Excessive IL-4 environment enhances osteoclastogenesis and modulates inflammatory cell differentiation in bone loss associated with food allergic enteropathy

抄録

Background: Severe Th2 inflammatory diseases, including food allergy, are known to be associated with osteoporosis. However, while IL-4 inhibits osteoclast differentiation, detailed mechanisms of osteoporosis caused under IL-4-excessive environments remain unclear.

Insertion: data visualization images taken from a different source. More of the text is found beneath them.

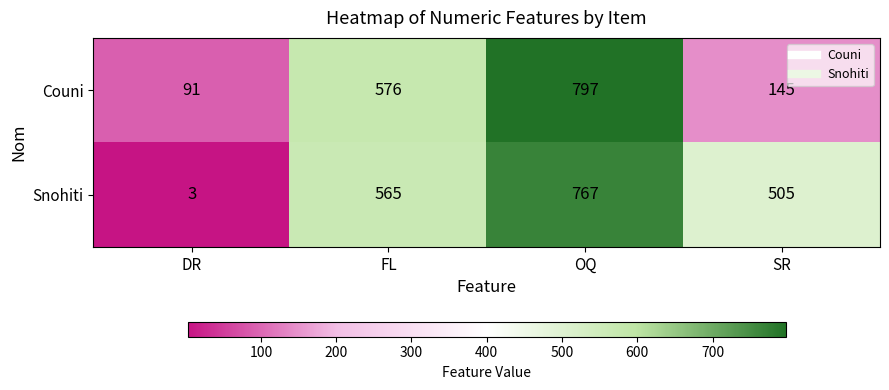

Rank the series at DR from highest to lowest value.

Couni, Snohiti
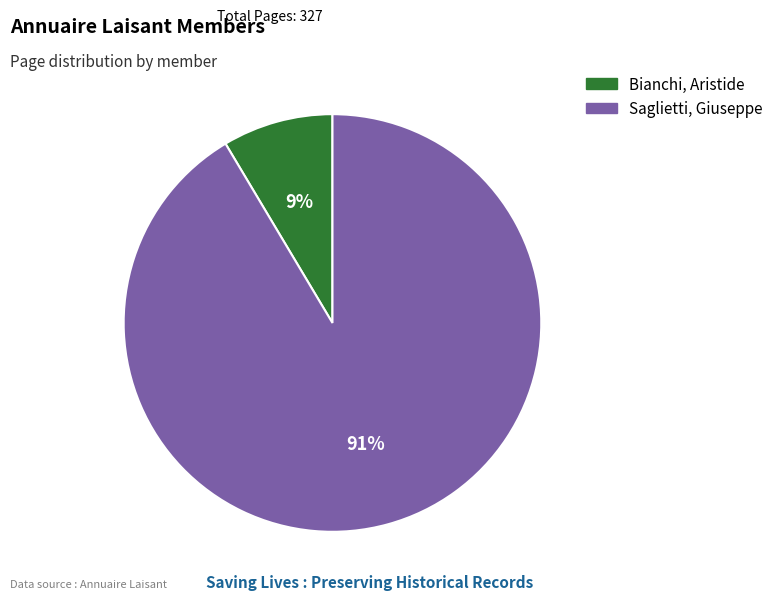

What is the smallest slice in the pie chart?

Bianchi, Aristide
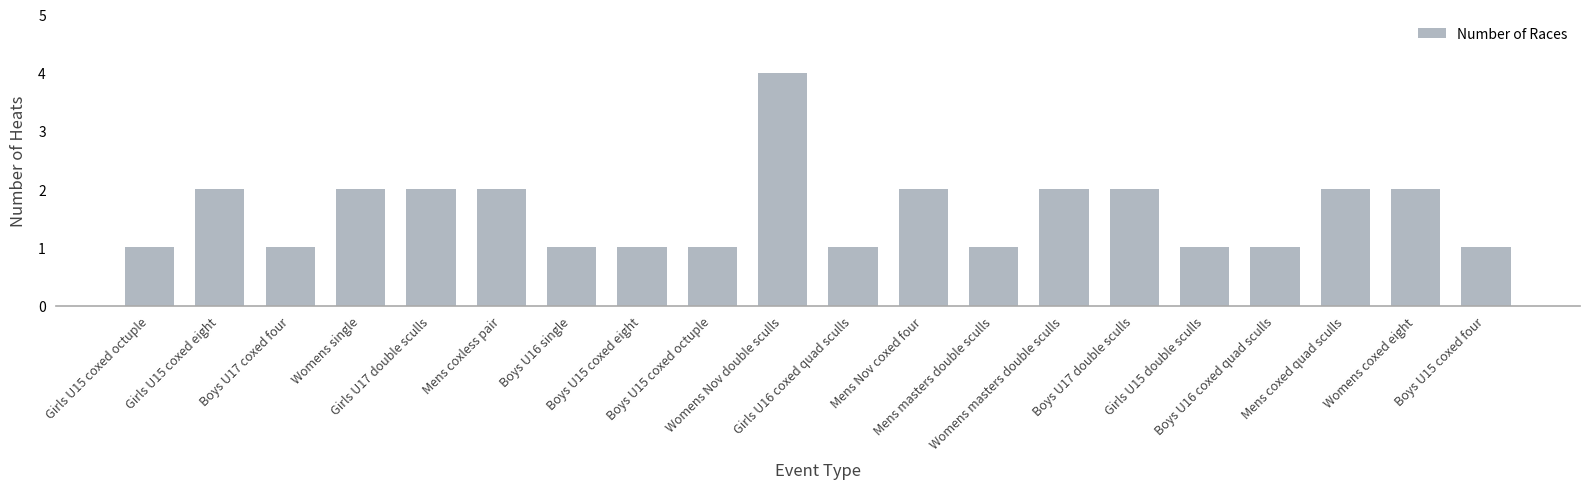

What is the sum of the values at Boys U17 double sculls and Girls U17 double sculls?

4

Methods: OVA23-3 mice are transgenic mice expressing OVA-specific T-cell receptors and develop significant IL-4-producing T-cell responses resulting in food-allergic enteropathy associated with osteoporosis when fed an egg white (EW) diet. This enteropathy is characterized by phases of inflammation and desensitization; bone loss develops during the inflammatory phase with the onset of allergic enteropathy and is maintained during the desensitization phase when the enteropathy is alleviated by immunological tolerance induction by continuous EW-feeding. We used this model to elucidate the mechanism of food antigen-induced osteoporosis, particularly in an IL-4-dominant environment.

Results: During the inflammatory phase, EW-feeding promoted osteoclastogenesis with increased mast cells, suppressed by administering anti-IL-4 antibody to the model. This finding suggests a critical role for IL-4 in the induction of osteoclastogenesis, which may be associated with mast cells and eosinophils over-differentiation and lead to osteoporosis. However, during the desensitization phase, the bone loss mechanism switched to high metabolic bone turnover, maintaining osteoclast activity despite amelioration of the enteropathy by continuous EW feeding. The increased number of IL-10-producing Tregs from mesenteric lymph nodes may reduce osteoclastogenesis during the desensitization phase, but did not suppress osteoporosis.

Conclusions: The present study provides a new perspective on a poorly understood mechanism of osteoporosis in severe allergies, suggesting the importance of maintaining bone health in allergic patients, including food allergies.